■ **Work request**:
Starting at the line that contains "text_box [395, 886, 530, 977]", transcribe each line exactly through the end of the data below, and skip any pictures.

■ **Data supplied**:

>>>

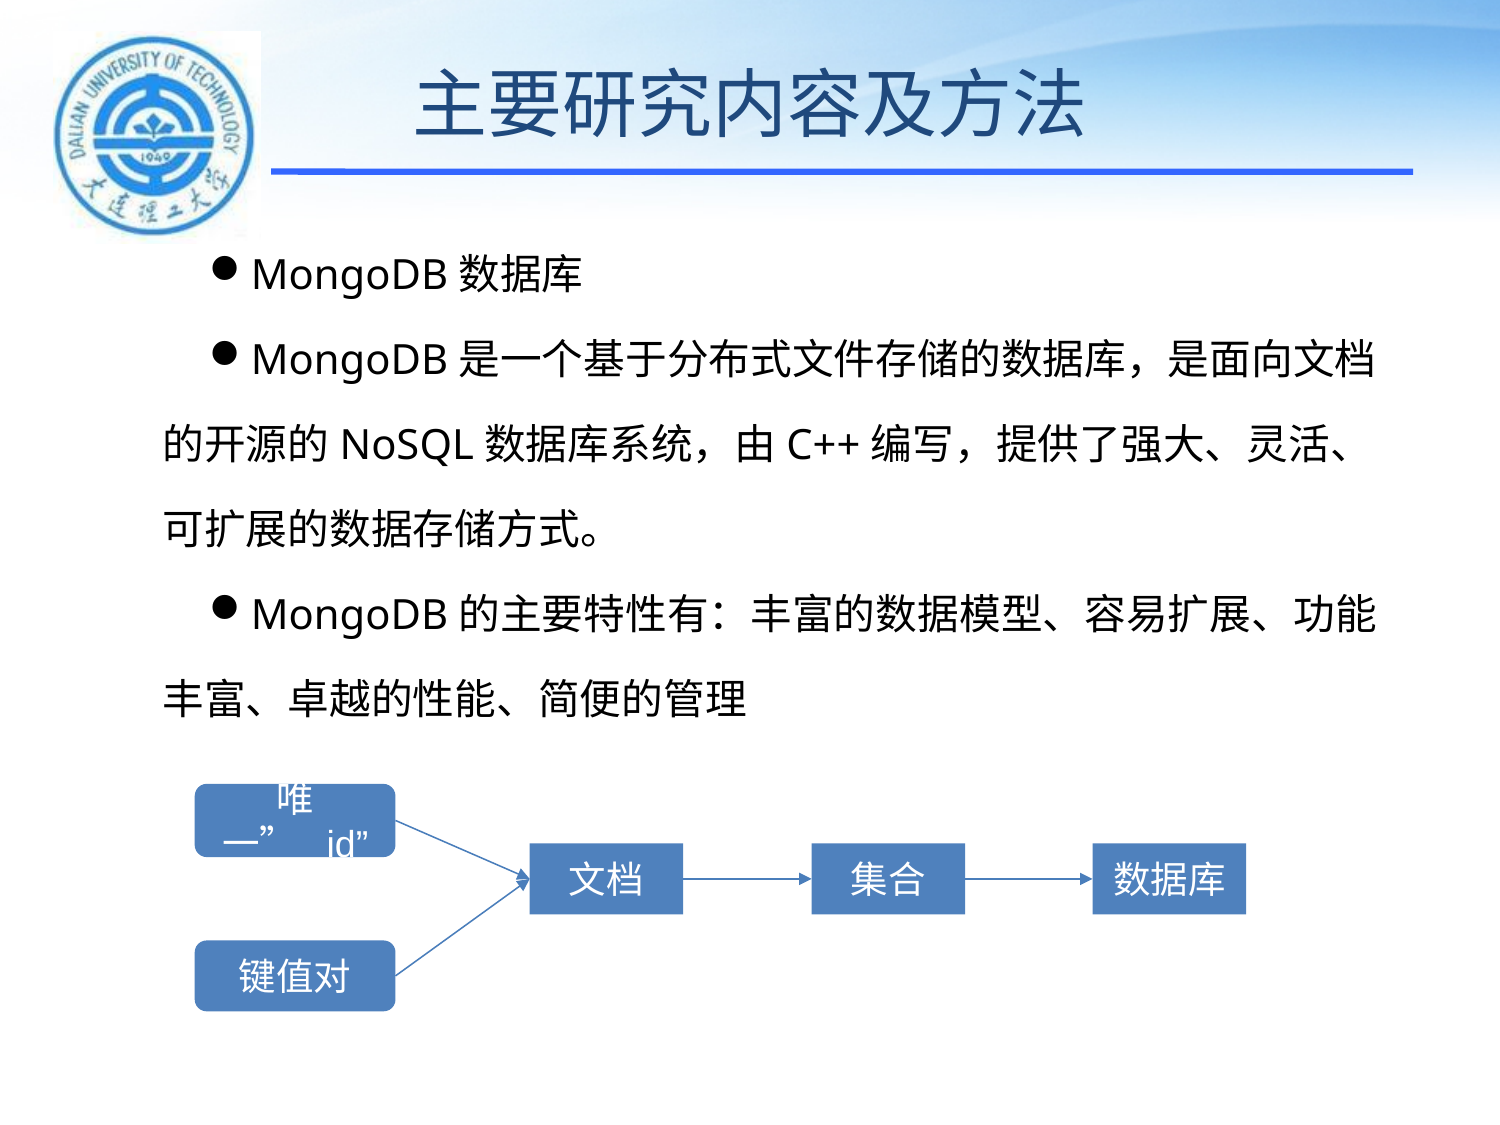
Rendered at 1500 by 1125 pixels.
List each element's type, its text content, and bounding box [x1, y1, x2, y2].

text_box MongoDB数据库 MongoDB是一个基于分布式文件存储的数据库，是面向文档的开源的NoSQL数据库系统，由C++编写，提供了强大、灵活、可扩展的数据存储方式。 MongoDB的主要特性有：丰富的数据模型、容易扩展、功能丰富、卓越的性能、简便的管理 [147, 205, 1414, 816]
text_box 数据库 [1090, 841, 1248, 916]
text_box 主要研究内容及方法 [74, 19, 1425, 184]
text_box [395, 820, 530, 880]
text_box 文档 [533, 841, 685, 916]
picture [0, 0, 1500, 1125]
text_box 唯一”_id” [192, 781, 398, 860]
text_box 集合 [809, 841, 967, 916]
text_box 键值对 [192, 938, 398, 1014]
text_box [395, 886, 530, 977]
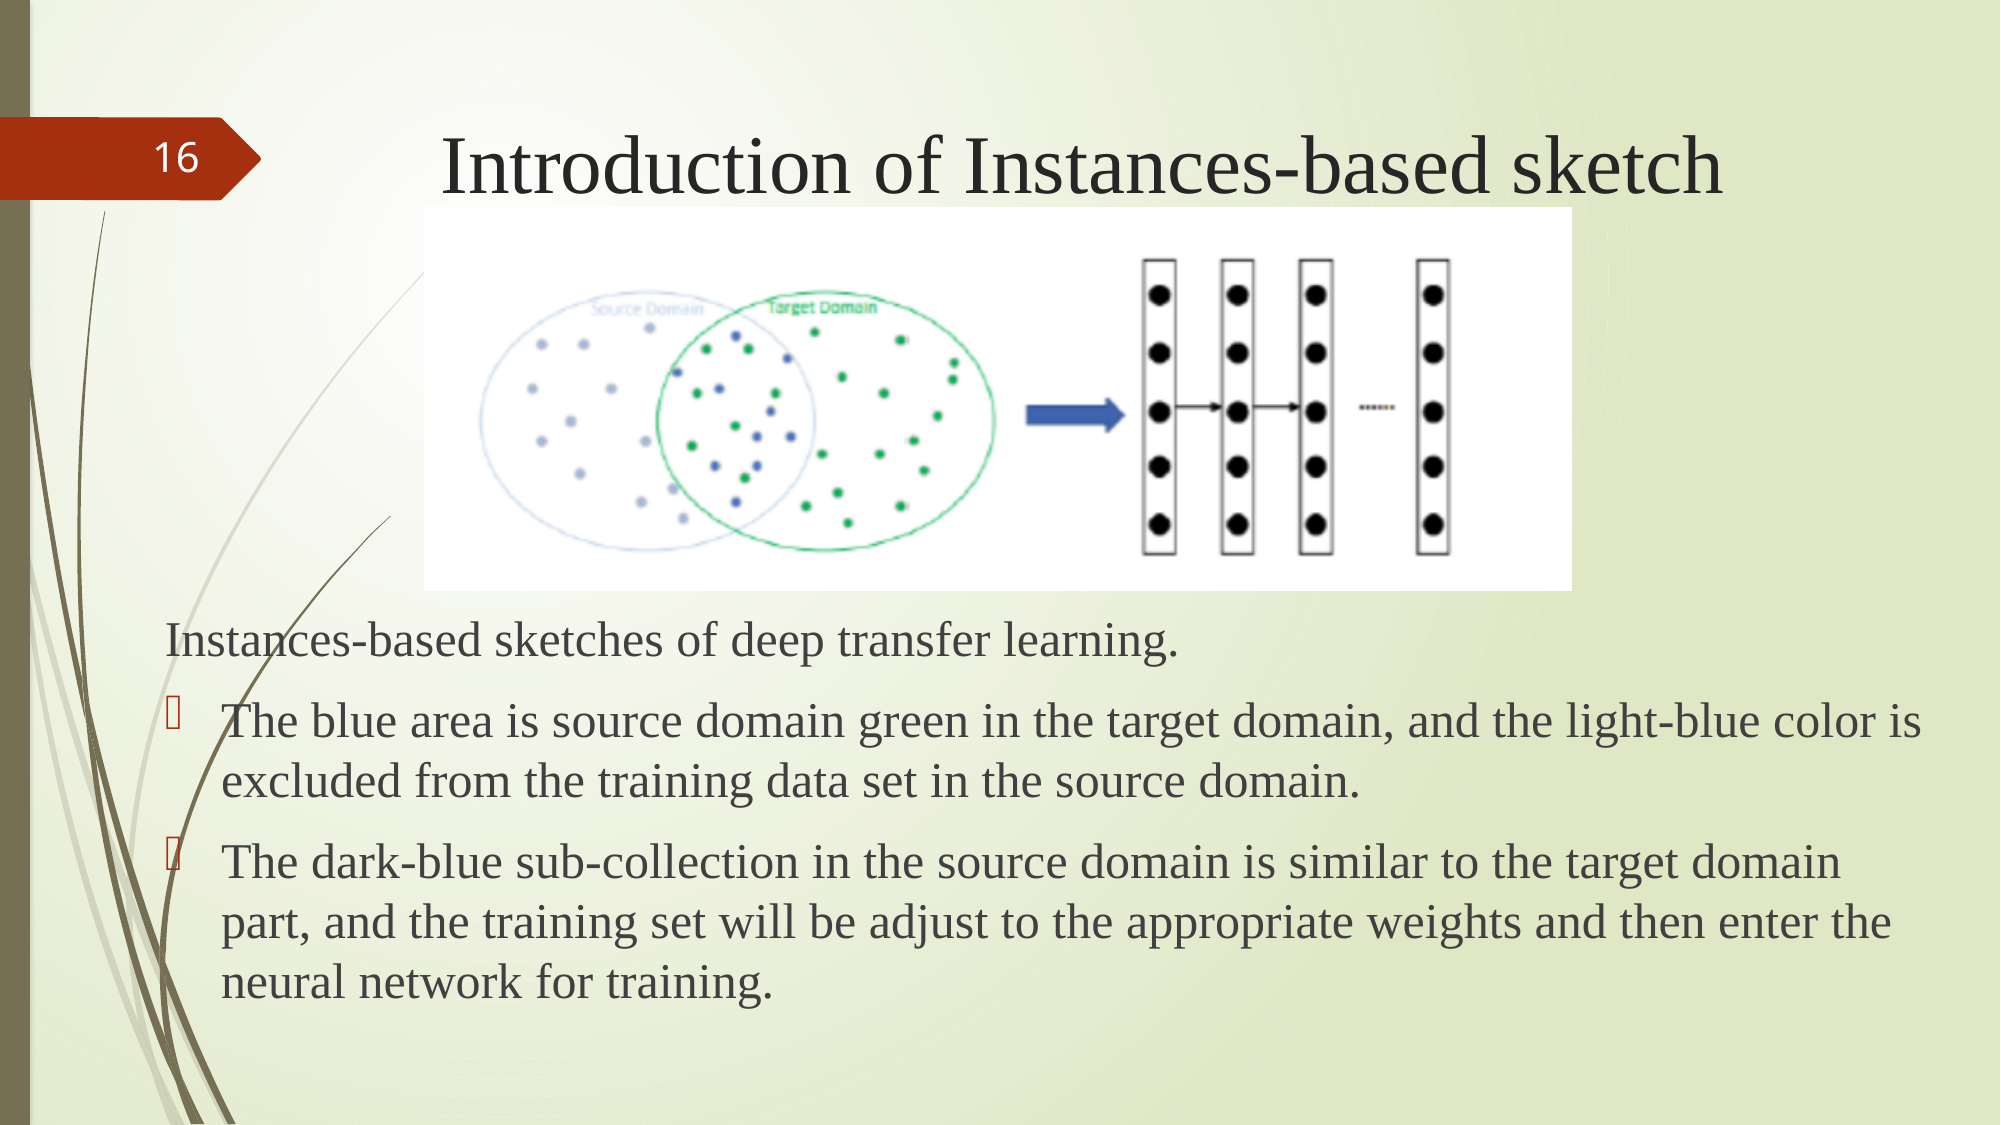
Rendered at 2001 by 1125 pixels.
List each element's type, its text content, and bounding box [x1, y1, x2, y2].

<<<

■ **Your solution**:
text_box [395, 886, 530, 977]
Rendered at 2001 by 1125 pixels.
List each element's type, its text content, and bounding box [x1, y1, x2, y2].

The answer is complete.